New Images: A New Language?

Sunday, 10 July 2016: 14:30
Location: Hörsaal 31 (Main Building)
Oral Presentation
Gulsum DEPELI, Hacettepe University, Turkey
The individualized and democratized forms of individual creativity and political activism in social media opened a new ground for visual communication. Recently, in the social media of Turkey, we witness the circulation of some new types of photographic images, which are comprised by integrating two different (in)relevant news photographs into one frame.

In comparison to the conventional photographs which “do show but not narrate”, these photomontage images construct a narration, a political argumentation within one frame. Despite of the theoretical approaches which emphasize the power of photography as evidence, far beyond this, the social media users utilize the photographs for constructing a critical political discourse, and circulate it in public space. In other words, they instrumentalize the photographic content for the benefit of generating a counter-discourse against state violence, rather than using the photography as evidence of truth. They make use of the images, as if they are just a simple component of the visual language/grammar to build an image-text. This activist intervention makes the photography get rid of its authentic roots more than ever before: Rather than anchoring to the past and claiming to be the evidence of truth, the photographs travel and function among different discourses in public space. Henceforth, in these kind of images, not the photographs themselves, but the discourse they circulate is the most important one.

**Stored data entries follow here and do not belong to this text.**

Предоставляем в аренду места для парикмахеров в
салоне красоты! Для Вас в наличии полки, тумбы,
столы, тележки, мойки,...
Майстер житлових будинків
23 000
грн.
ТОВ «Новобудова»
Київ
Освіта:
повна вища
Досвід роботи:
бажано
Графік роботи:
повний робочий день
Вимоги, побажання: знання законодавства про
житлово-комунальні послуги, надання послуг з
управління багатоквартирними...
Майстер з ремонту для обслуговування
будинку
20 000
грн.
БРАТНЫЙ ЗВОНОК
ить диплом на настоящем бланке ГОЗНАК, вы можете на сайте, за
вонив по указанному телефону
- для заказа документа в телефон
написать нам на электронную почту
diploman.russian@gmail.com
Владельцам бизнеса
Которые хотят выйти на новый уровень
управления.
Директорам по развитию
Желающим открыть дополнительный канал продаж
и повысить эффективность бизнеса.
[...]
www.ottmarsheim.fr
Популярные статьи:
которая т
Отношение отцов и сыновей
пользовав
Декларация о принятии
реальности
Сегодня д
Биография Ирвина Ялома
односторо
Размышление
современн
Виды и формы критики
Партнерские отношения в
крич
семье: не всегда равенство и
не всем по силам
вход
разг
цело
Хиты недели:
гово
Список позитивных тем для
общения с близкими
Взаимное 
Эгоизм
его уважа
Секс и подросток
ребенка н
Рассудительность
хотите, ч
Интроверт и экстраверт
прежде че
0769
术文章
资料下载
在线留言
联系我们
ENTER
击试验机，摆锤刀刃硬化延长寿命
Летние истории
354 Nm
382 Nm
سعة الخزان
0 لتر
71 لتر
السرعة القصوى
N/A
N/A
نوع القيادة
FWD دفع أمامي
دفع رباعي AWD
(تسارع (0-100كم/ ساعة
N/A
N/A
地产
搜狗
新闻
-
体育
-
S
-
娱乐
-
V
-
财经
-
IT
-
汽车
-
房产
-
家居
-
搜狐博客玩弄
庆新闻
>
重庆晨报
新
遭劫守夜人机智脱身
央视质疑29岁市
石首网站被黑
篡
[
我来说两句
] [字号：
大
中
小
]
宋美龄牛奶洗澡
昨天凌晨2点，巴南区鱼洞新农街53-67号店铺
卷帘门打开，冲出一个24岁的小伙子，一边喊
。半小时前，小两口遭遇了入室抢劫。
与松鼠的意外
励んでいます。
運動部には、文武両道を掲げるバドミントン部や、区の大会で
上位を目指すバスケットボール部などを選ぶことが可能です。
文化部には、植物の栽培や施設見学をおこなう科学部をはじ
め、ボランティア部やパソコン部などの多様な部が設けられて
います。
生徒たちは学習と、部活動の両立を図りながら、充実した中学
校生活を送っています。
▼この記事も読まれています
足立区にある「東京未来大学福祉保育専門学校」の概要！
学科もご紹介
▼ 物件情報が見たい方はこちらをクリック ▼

In this paper, I will attempt to discuss photographic images, which produce and circulate discourses against the state discourse in social media in Turkish context. For that purpose, I chose four images roaming in social media, which are related to significant incidents occurred in the recent past of Turkey: Roboski Massacre; Reyhanlı Massacre; Gezi Resistance, and the very precarious time period after the General Elections (June 2015) in Turkey.